Constant case CRT: $\,x\equiv a\pmod{\! 2},\ x\equiv a\pmod{\! 5}\iff x\equiv a\pmod{\!10}$

Your proof is correct. It invokes a simple special case of CRT = Chinese Remainder Theorem when the values $\,a_1 = a_2\,$ are constant, say $\,a,\,$ which is equivalent to the following basic result

UL = Universal property of LCM: $\ \rm \,\ j,k\mid n\!\!\color{#0a0}{\overset{\rm UL\!\!}\iff} {\rm lcm}(j,k)\mid n$

CCRT = Constant case CRT $\ $ If $\rm \,a,p,q\,$ are integers and $\rm \,\gcd(p,q) = 1\,$ then

$$\begin{align}\rm x\equiv a\!\!\pmod{p}\\ \rm x\equiv a\!\!\pmod{q}\end{align}\iff\,\rm x\equiv a\!\!\pmod{pq}\qquad$$

Proof $\ $ Below I sketch the key ideas in four proofs.
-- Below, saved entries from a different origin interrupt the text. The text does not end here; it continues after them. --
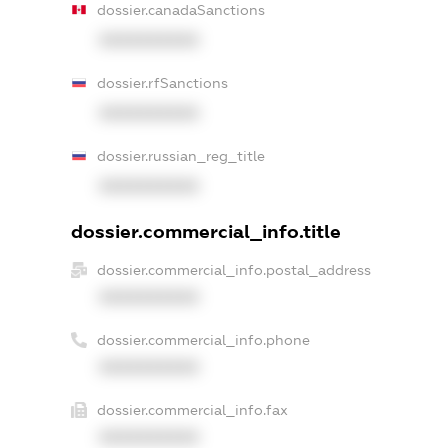
dossier.canadaSanctions
XXXXXXXXXX
dossier.rfSanctions
XXXXXXXXXX
dossier.russian_reg_title
XXXXXXXXXX
dossier.commercial_info.title
dossier.commercial_info.postal_address
XXXXXXXXXX
dossier.commercial_info.phone
XXXXXXXXXX
dossier.commercial_info.fax
XXXXXXXXXX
$\rm(1)\ \ \ x \equiv a\pmod {pq}\:$ is clearly a solution, and the solution is $\color{#C00}{\textit{unique}}$ $\!\!\pmod{\rm\!pq}\,$ by CRT.

$\rm(2)\ \ \ p,q\:|\:x\!-\!a\!\!\color{#0a0}{\overset{\rm UL\!\!}\iff} lcm(p,q)\:|\:x\!-\!a.\:$ Further $\rm\:\gcd(p,q)=1\!\iff\!lcm(p,q) = pq.$

$(3)\ \, $ By Euclid's Lemma: $\rm\:(p,q)=1,\,\ p\mid nq\! =\!x\!-\!a\:\Rightarrow\:p\:|\:n\:\Rightarrow\:pq\:|\:nq = x\!-\!a.$

$\rm(4)\ \, $ The list of prime factors of $\rm\,p\,$ occurs in one factorization of $\,\rm x-a\,$, and the disjoint list of prime factors of $\rm\,q\,$ occurs in another. By $\color{#C00}{uniqueness}$, the prime factorizations are the same up to order, so the concatenation of these disjoint lists of primes occurs in $\rm\,x-a,\,$ hence $\rm\,pq\mid x-a$.

Remark $\ $ This constant-case optimization of CRT arises frequently in practice so is well-worth memorizing, e.g. see some prior posts for many examples.

Quite frequently, $\color{#C00}{\textit{uniqueness}}\ \textit{theorems}\,$ provide powerful tools for proving equalities.

Yours is a valid, clean argument. It is based on this:

If $m$ and $n$ divide $a$, then $lcm(m,n)$ divides $a$.

In your case, you have that $2$ and $5$ divide $3^4-1$, and so $10=lcm(2,5)$ divides $3^4-1$.